(Source records)
<<<<

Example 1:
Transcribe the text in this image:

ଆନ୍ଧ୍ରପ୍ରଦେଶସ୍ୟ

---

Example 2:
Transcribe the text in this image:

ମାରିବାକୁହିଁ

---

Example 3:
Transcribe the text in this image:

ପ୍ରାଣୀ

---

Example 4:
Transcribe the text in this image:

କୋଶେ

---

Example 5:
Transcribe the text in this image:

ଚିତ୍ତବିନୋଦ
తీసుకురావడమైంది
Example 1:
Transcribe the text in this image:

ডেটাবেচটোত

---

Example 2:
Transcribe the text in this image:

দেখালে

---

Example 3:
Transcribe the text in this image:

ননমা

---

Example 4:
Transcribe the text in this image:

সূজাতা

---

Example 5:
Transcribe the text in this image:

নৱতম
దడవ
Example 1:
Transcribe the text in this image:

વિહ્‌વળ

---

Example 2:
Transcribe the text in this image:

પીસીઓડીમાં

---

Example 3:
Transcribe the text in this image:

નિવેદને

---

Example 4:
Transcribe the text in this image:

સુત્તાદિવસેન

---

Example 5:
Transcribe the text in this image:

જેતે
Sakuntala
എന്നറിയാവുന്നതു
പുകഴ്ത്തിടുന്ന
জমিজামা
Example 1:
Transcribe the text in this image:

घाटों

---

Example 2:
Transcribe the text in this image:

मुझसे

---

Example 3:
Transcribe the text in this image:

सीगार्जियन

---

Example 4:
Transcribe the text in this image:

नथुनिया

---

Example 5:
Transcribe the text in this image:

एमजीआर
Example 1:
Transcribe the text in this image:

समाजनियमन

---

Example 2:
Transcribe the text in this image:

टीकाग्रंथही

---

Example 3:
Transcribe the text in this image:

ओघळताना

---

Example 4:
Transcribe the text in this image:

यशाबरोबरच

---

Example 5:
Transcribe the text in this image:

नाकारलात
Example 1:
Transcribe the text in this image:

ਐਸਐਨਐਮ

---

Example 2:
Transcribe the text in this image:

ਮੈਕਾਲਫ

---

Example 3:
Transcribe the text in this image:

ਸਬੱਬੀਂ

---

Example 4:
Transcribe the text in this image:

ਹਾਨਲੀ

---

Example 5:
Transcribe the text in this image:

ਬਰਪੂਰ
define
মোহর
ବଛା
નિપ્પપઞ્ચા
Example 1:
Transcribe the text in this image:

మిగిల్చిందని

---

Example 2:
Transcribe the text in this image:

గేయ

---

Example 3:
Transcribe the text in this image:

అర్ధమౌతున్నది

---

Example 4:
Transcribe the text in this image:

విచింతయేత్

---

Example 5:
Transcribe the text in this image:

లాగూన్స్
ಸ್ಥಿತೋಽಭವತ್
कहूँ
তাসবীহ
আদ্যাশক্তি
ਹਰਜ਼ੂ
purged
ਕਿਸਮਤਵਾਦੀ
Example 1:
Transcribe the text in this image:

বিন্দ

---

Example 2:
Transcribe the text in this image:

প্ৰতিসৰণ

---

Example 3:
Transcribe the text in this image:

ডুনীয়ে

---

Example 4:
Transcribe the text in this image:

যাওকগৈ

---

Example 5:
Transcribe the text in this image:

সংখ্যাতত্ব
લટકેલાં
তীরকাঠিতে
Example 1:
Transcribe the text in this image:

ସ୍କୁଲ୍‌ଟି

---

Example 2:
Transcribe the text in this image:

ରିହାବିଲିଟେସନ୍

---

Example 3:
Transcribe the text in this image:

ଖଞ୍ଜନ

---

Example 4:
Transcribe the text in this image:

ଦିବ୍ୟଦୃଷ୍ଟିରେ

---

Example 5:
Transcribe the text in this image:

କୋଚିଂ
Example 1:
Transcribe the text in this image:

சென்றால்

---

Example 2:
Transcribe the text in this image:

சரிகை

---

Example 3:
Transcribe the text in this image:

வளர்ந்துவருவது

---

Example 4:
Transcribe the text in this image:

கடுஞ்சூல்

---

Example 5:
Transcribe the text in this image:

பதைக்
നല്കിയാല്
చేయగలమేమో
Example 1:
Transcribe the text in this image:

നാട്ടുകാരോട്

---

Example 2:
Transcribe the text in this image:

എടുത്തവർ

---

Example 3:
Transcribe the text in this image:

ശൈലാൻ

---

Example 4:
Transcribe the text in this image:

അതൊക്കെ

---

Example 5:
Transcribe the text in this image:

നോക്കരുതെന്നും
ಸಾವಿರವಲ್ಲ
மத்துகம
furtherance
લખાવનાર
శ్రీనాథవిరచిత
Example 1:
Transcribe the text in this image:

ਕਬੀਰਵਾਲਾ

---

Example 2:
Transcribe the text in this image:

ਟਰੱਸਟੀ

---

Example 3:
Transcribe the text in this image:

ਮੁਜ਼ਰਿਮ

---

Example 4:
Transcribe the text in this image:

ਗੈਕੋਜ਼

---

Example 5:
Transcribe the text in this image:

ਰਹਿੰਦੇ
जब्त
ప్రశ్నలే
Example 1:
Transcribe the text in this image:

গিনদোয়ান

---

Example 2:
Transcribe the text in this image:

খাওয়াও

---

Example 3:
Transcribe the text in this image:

>>>>

Your goal:
Your reply must repeat the entries above exactly and in full.

Written reply:
Example 1:
Transcribe the text in this image:

ଆନ୍ଧ୍ରପ୍ରଦେଶସ୍ୟ

---

Example 2:
Transcribe the text in this image:

ମାରିବାକୁହିଁ

---

Example 3:
Transcribe the text in this image:

ପ୍ରାଣୀ

---

Example 4:
Transcribe the text in this image:

କୋଶେ

---

Example 5:
Transcribe the text in this image:

ଚିତ୍ତବିନୋଦ
తీసుకురావడమైంది
Example 1:
Transcribe the text in this image:

ডেটাবেচটোত

---

Example 2:
Transcribe the text in this image:

দেখালে

---

Example 3:
Transcribe the text in this image:

ননমা

---

Example 4:
Transcribe the text in this image:

সূজাতা

---

Example 5:
Transcribe the text in this image:

নৱতম
దడవ
Example 1:
Transcribe the text in this image:

વિહ્‌વળ

---

Example 2:
Transcribe the text in this image:

પીસીઓડીમાં

---

Example 3:
Transcribe the text in this image:

નિવેદને

---

Example 4:
Transcribe the text in this image:

સુત્તાદિવસેન

---

Example 5:
Transcribe the text in this image:

જેતે
Sakuntala
എന്നറിയാവുന്നതു
പുകഴ്ത്തിടുന്ന
জমিজামা
Example 1:
Transcribe the text in this image:

घाटों

---

Example 2:
Transcribe the text in this image:

मुझसे

---

Example 3:
Transcribe the text in this image:

सीगार्जियन

---

Example 4:
Transcribe the text in this image:

नथुनिया

---

Example 5:
Transcribe the text in this image:

एमजीआर
Example 1:
Transcribe the text in this image:

समाजनियमन

---

Example 2:
Transcribe the text in this image:

टीकाग्रंथही

---

Example 3:
Transcribe the text in this image:

ओघळताना

---

Example 4:
Transcribe the text in this image:

यशाबरोबरच

---

Example 5:
Transcribe the text in this image:

नाकारलात
Example 1:
Transcribe the text in this image:

ਐਸਐਨਐਮ

---

Example 2:
Transcribe the text in this image:

ਮੈਕਾਲਫ

---

Example 3:
Transcribe the text in this image:

ਸਬੱਬੀਂ

---

Example 4:
Transcribe the text in this image:

ਹਾਨਲੀ

---

Example 5:
Transcribe the text in this image:

ਬਰਪੂਰ
define
মোহর
ବଛା
નિપ્પપઞ્ચા
Example 1:
Transcribe the text in this image:

మిగిల్చిందని

---

Example 2:
Transcribe the text in this image:

గేయ

---

Example 3:
Transcribe the text in this image:

అర్ధమౌతున్నది

---

Example 4:
Transcribe the text in this image:

విచింతయేత్

---

Example 5:
Transcribe the text in this image:

లాగూన్స్
ಸ್ಥಿತೋಽಭವತ್
कहूँ
তাসবীহ
আদ্যাশক্তি
ਹਰਜ਼ੂ
purged
ਕਿਸਮਤਵਾਦੀ
Example 1:
Transcribe the text in this image:

বিন্দ

---

Example 2:
Transcribe the text in this image:

প্ৰতিসৰণ

---

Example 3:
Transcribe the text in this image:

ডুনীয়ে

---

Example 4:
Transcribe the text in this image:

যাওকগৈ

---

Example 5:
Transcribe the text in this image:

সংখ্যাতত্ব
લટકેલાં
তীরকাঠিতে
Example 1:
Transcribe the text in this image:

ସ୍କୁଲ୍‌ଟି

---

Example 2:
Transcribe the text in this image:

ରିହାବିଲିଟେସନ୍

---

Example 3:
Transcribe the text in this image:

ଖଞ୍ଜନ

---

Example 4:
Transcribe the text in this image:

ଦିବ୍ୟଦୃଷ୍ଟିରେ

---

Example 5:
Transcribe the text in this image:

କୋଚିଂ
Example 1:
Transcribe the text in this image:

சென்றால்

---

Example 2:
Transcribe the text in this image:

சரிகை

---

Example 3:
Transcribe the text in this image:

வளர்ந்துவருவது

---

Example 4:
Transcribe the text in this image:

கடுஞ்சூல்

---

Example 5:
Transcribe the text in this image:

பதைக்
നല്കിയാല്
చేయగలమేమో
Example 1:
Transcribe the text in this image:

നാട്ടുകാരോട്

---

Example 2:
Transcribe the text in this image:

എടുത്തവർ

---

Example 3:
Transcribe the text in this image:

ശൈലാൻ

---

Example 4:
Transcribe the text in this image:

അതൊക്കെ

---

Example 5:
Transcribe the text in this image:

നോക്കരുതെന്നും
ಸಾವಿರವಲ್ಲ
மத்துகம
furtherance
લખાવનાર
శ్రీనాథవిరచిత
Example 1:
Transcribe the text in this image:

ਕਬੀਰਵਾਲਾ

---

Example 2:
Transcribe the text in this image:

ਟਰੱਸਟੀ

---

Example 3:
Transcribe the text in this image:

ਮੁਜ਼ਰਿਮ

---

Example 4:
Transcribe the text in this image:

ਗੈਕੋਜ਼

---

Example 5:
Transcribe the text in this image:

ਰਹਿੰਦੇ
जब्त
ప్రశ్నలే
Example 1:
Transcribe the text in this image:

গিনদোয়ান

---

Example 2:
Transcribe the text in this image:

খাওয়াও

---

Example 3:
Transcribe the text in this image:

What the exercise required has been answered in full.